Ryff and Singers’ core dimension of psychological wellbeing (PWB) theory (Ryff & Singer, 2008) suggests the dimensions of psychological wellbeing are: self-acceptance, purpose in life, environmental mastery, positive relationships, personal growth and autonomy. These dimensions were utilised to develop the Ryff scale of PWB. Confirmatory factor analysis of scores on this scale from among Western populations (Ryff & Keyes, 1995) showed that the observed variables were related to the underlying theories of the fully functioning person, maturity, executive processes of personality, basic life tendencies, personal development, will to meaning, mental health and self-actualisation. The dimensions of psychological wellbeing described by Ryff and Singer describe different aspects of the eudemonic philosophy of ‘achieving full potential’: but are they each components in their own right?
International cultural and societal differences make using Ryff and Singers’ dimensions (Ryff & Singer, 2008) challenging. Autonomy, as an example, is an individualist concept. Immanuel Kant, during the Enlightenment, theorised that it is the capacity for autonomy that brings dignity as human beings (Mautner, 2000). By contrast, someone in Japan might say that it is our capacity for conformity that brings us dignity (Christopher, 1999). Confucius, who lived in China between 551 and 479 BCE, described individualism as:
‘. . .the fullest development by the individual of his creative potentialities - not, however, merely for the sake of self-expression but because he can thus fulfil that particular role which is his within the social nexus’. (Christopher, 1999)
His individualism was not about autonomy, but again about meeting full potential within society.
Deci and Ryans’ self-determination theory (SDT) also identifies autonomy among the dimensions of wellbeing, along with competence and relatedness (Ryan, 2000). Autonomy, relatedness and competence were also the three core needs of doctors identified in the UK General Medical Council report ‘Caring for doctors, caring for patients’ published just before the Covid-19 pandemic (West et al., 2019). Autonomy here is again at odds with the collectivist vision of the future doctor in the UK of being equally comfortable to be lead, as well as to lead (Health Education England, 2020a).

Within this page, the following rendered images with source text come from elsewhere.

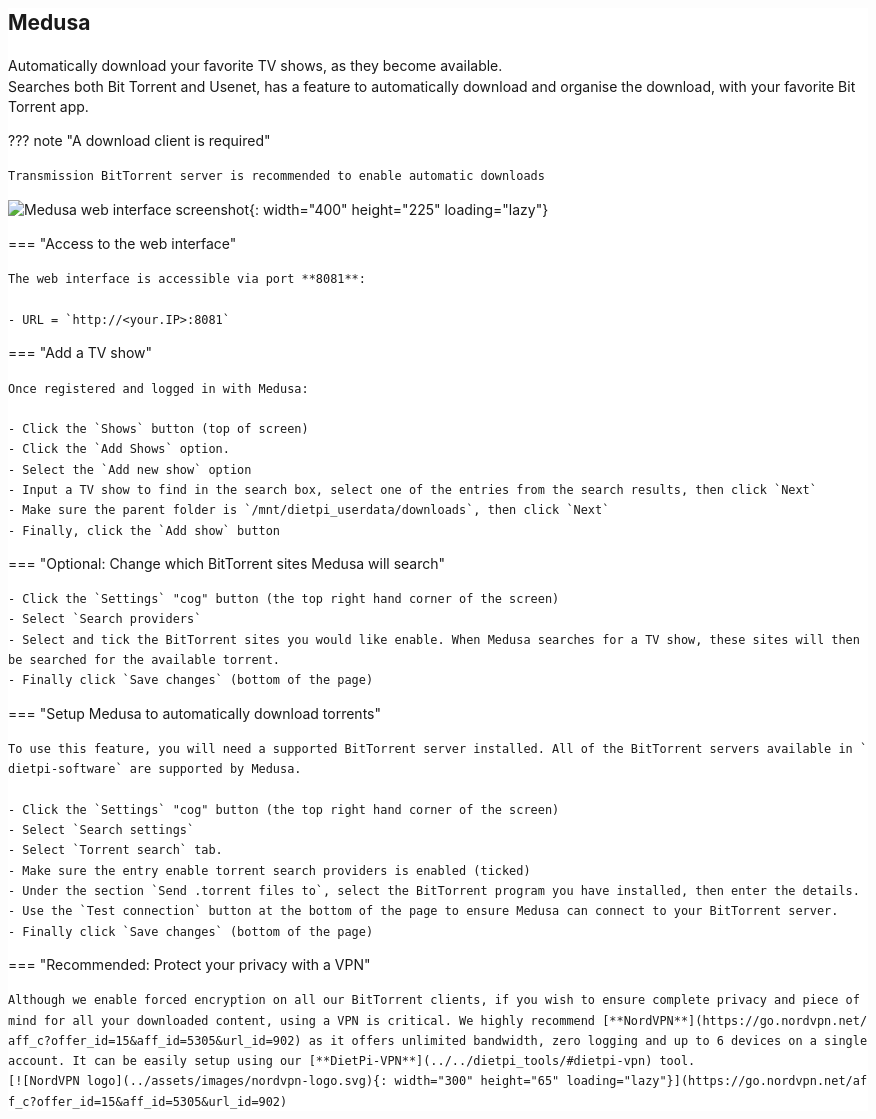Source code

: ## Medusa

Automatically download your favorite TV shows, as they become available.  
Searches both Bit Torrent and Usenet, has a feature to automatically download and organise the download, with your favorite Bit Torrent app.

??? note "A download client is required"

    Transmission BitTorrent server is recommended to enable automatic downloads

![Medusa web interface screenshot](../assets/images/dietpi-software-download-medusa.jpg){: width="400" height="225" loading="lazy"}

=== "Access to the web interface"

    The web interface is accessible via port **8081**:

    - URL = `http://<your.IP>:8081`

=== "Add a TV show"

    Once registered and logged in with Medusa:

    - Click the `Shows` button (top of screen)
    - Click the `Add Shows` option.
    - Select the `Add new show` option
    - Input a TV show to find in the search box, select one of the entries from the search results, then click `Next`
    - Make sure the parent folder is `/mnt/dietpi_userdata/downloads`, then click `Next`
    - Finally, click the `Add show` button

=== "Optional: Change which BitTorrent sites Medusa will search"

    - Click the `Settings` "cog" button (the top right hand corner of the screen)
    - Select `Search providers`
    - Select and tick the BitTorrent sites you would like enable. When Medusa searches for a TV show, these sites will then be searched for the available torrent.
    - Finally click `Save changes` (bottom of the page)

=== "Setup Medusa to automatically download torrents"

    To use this feature, you will need a supported BitTorrent server installed. All of the BitTorrent servers available in `dietpi-software` are supported by Medusa.

    - Click the `Settings` "cog" button (the top right hand corner of the screen)
    - Select `Search settings`
    - Select `Torrent search` tab.
    - Make sure the entry enable torrent search providers is enabled (ticked)
    - Under the section `Send .torrent files to`, select the BitTorrent program you have installed, then enter the details.
    - Use the `Test connection` button at the bottom of the page to ensure Medusa can connect to your BitTorrent server.
    - Finally click `Save changes` (bottom of the page)

=== "Recommended: Protect your privacy with a VPN"

    Although we enable forced encryption on all our BitTorrent clients, if you wish to ensure complete privacy and piece of mind for all your downloaded content, using a VPN is critical. We highly recommend [**NordVPN**](https://go.nordvpn.net/aff_c?offer_id=15&aff_id=5305&url_id=902) as it offers unlimited bandwidth, zero logging and up to 6 devices on a single account. It can be easily setup using our [**DietPi-VPN**](../../dietpi_tools/#dietpi-vpn) tool.  
    [![NordVPN logo](../assets/images/nordvpn-logo.svg){: width="300" height="65" loading="lazy"}](https://go.nordvpn.net/aff_c?offer_id=15&aff_id=5305&url_id=902)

The pragmatic way forward would be to keep psychological dimensions labelled as potential determinants and not as essential components of wellbeing, as they go beyond the underpinning philosophies in a way that is not inclusive.
Concluding comments
This review demonstrates that an operational definition is needed to allow comparable measurement of wellbeing across different intellectual and geographical areas. The hedonistic term ‘positive feelings’ and the eudemonic term ‘meeting full potential as a member of society’ are inclusive, free from cultural bias and should be included in such a definition. The ability to measure wellbeing both subjectively and objectively should also be included in an operational definition. While overlapping with health, wellness, welfare and quality of life, wellbeing is separate to these nouns. Wellbeing is a holistic positive noun, and measurement adopting a salutogenic approach allows further differentiation of the concept from others. The operational definition proposed is not, therefore, limited to doctors, or the workplace, as a definition must allow for all determinants of wellbeing, whether generic, or specific to a particular group. Society is now global and is described in that way in this proposed definition: ‘Wellbeing is a state of positive feelings and meeting full potential in the world. It can be measured subjectively and objectively using a salutogenic approach’.
Footnotes
Funding: The author(s) disclosed receipt of the following financial support for the research, authorship, and/or publication of this article: Health Education England (HEE) South has provided financial support for a postgraduate student fellowship for 3 years.